The Strava app is great at performing the essentials. After opening the app, you are only two taps away from recording a run. During the run, the app displays pertinent data—pace, distance, overall time, a map of your location—in a legible, orderly fashion. Stopping a workout is straightforward and a workout summary is provided when you complete your run. Strava’s app and website also provide a multitude of interactive graphs, data tables and tools to break down previous workouts or races.

An overlooked benefit of using the Strava app is its ability to serve as a centralized recording tool and training log for a number of other sensors and devices. The Strava app can pair with a number of Bluetooth Smart heart rate monitors and foot pods to help provide more data than most running apps. Through their website and software, Strava can collect the information from GPS running watches to serve as a centralized running log. Whether you record with the Strava app, a GPS running watch or manually enter your run, Strava can bring all this information together to serve as a centralized running log.
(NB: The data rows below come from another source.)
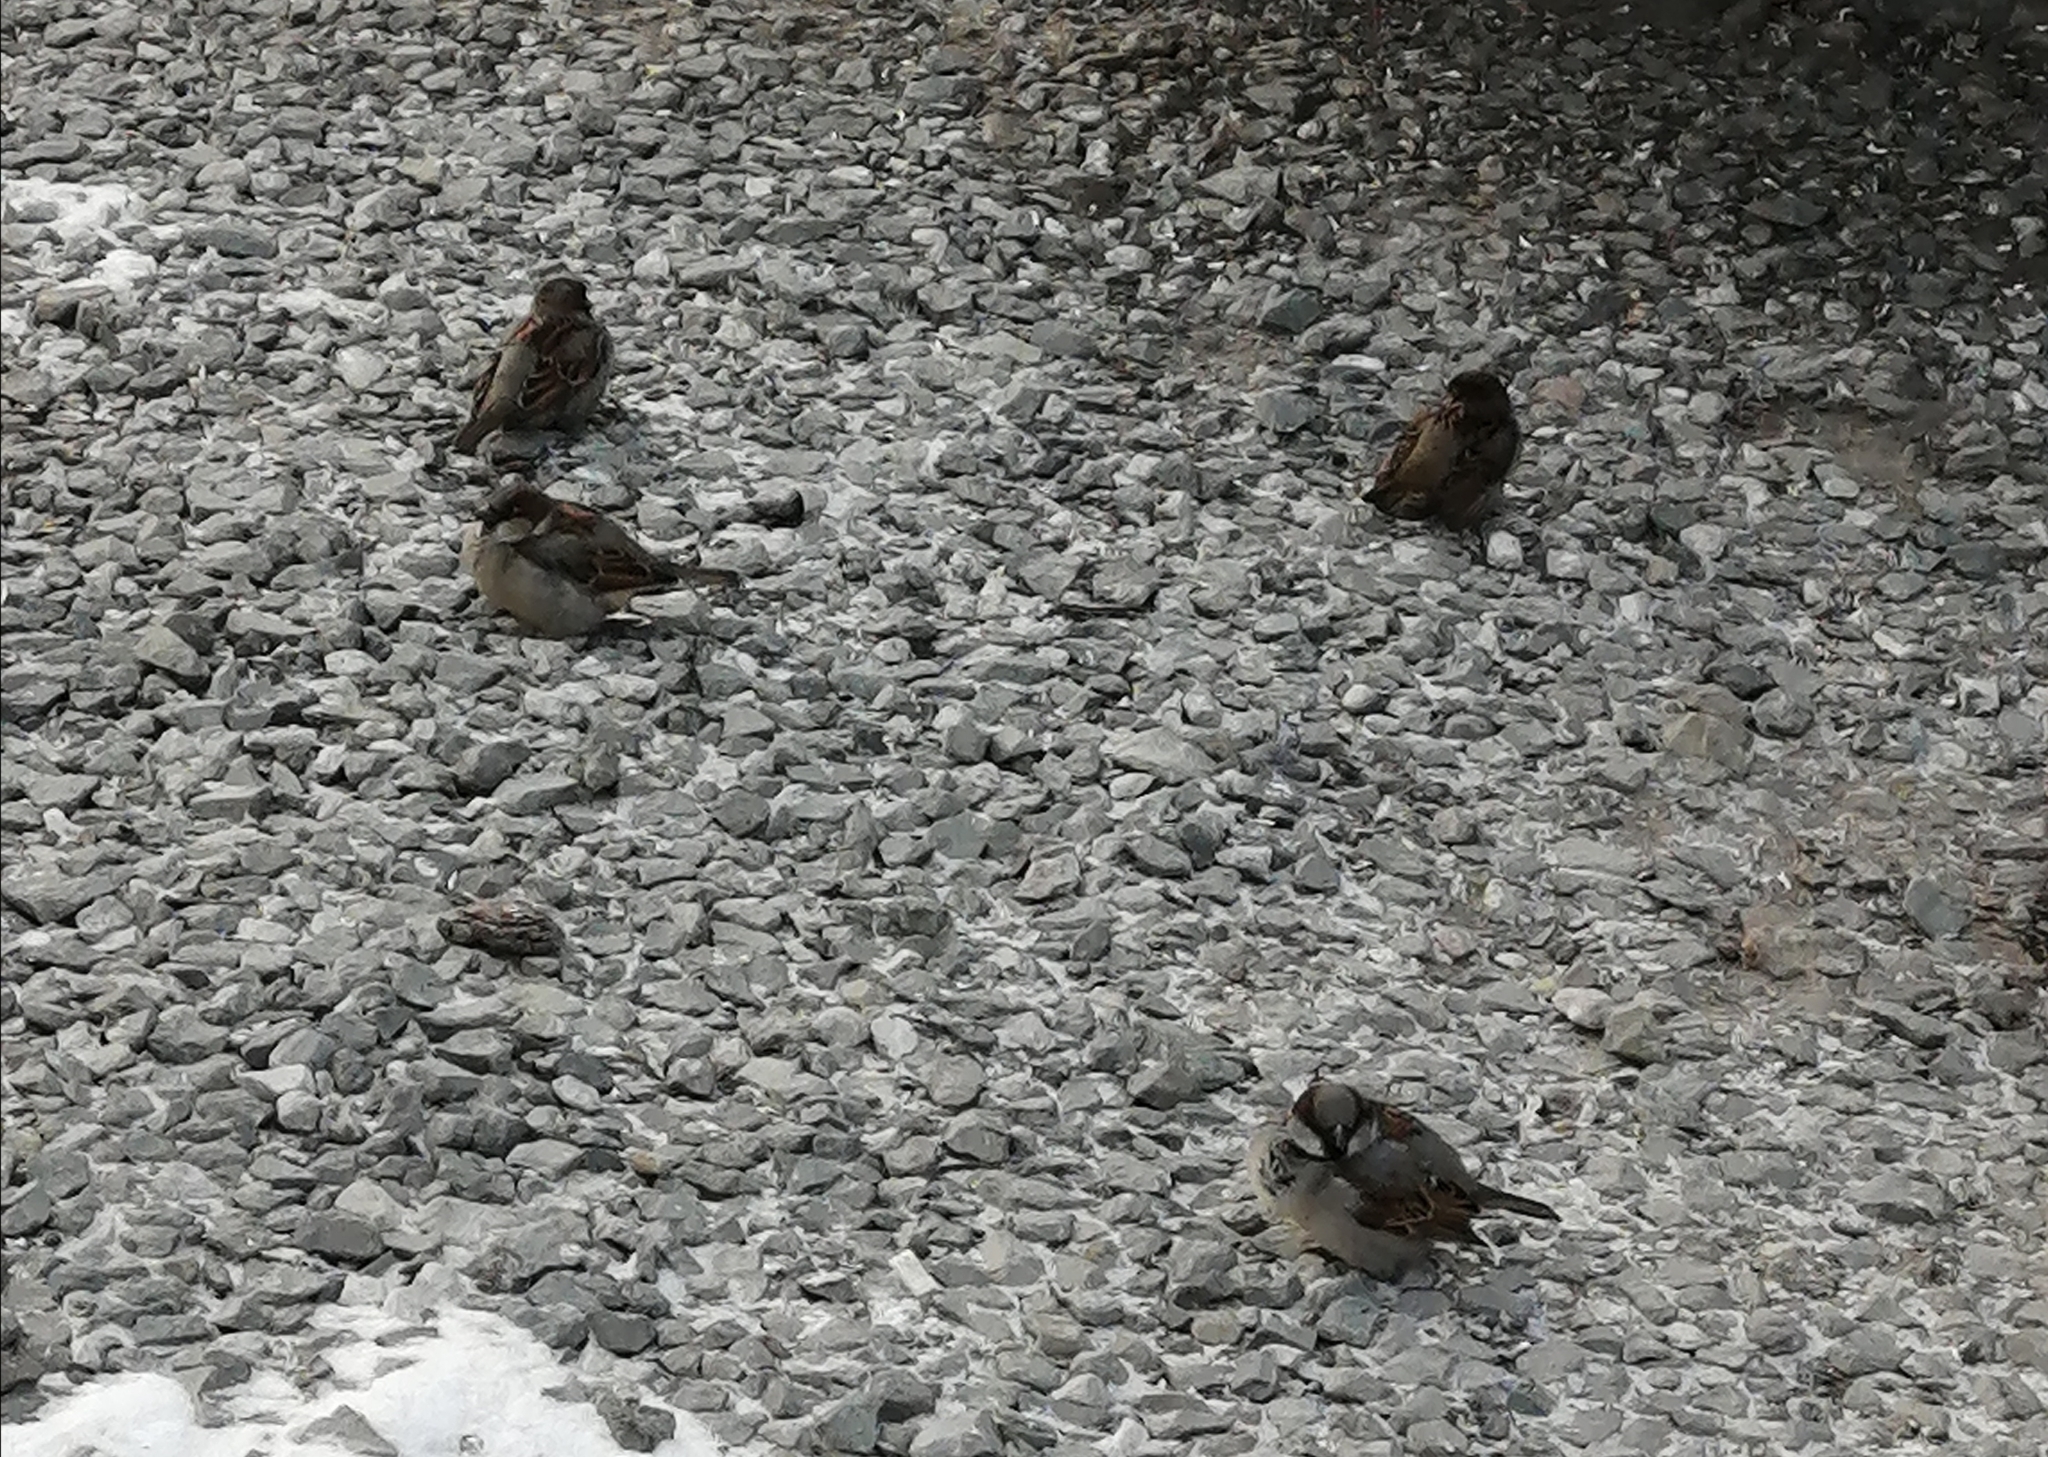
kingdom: Animalia
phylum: Chordata
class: Aves
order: Passeriformes
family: Passeridae
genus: Passer
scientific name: Passer domesticus
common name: House sparrow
Warning: Segments Can Be Addictive

Another compelling aspect of Strava is a feature called segments. The app records your time on a specific section of road or trail called a segment. Strava’s software aggregates times—both yours and other runners’—for this specific segment. A segment leaderboard is created and allows for you to see where you stack up against yourself and others all-time. While you probably shouldn’t always go after the CR (i.e., course/segment records), chasing a fast time or a top spot for a segment can serve as a fun and new way to stay motivated.

Keep an Eye On Friends, Pros…and the Competition

Along with recording runs, Strava’s app and website provide an online community for runners to share and interact with one another. Much like other social networks, you are able to follow and comment on the runs of friends, competitors and even some top level professional athletes. Their workouts, easy days and races will be viewable on a timeline. For example, Canadian marathoner Reid Coolsaet shared his recent 2:10:29 clocking from the 2015 Berlin Marathon.

Strava also uses anonymized running data to create a variety of helpful side projects called Strava Labs. I find the Global Heatmap to be the most useful. Whether you are looking for a new run in the neighborhood or away on a trip, the Global Heatmap search feature helps you find the area’s most popular running spots.

Is Premium Worth It?

While the free version of the app provides a good amount of analysis, a premium subscription provides a few more additional features. Those who want a few more data analysis tools, basic training plans or the ability to broadcast activity to other Strava users via Strava Live, can opt for the $6/month or $59/year options for Strava Premium.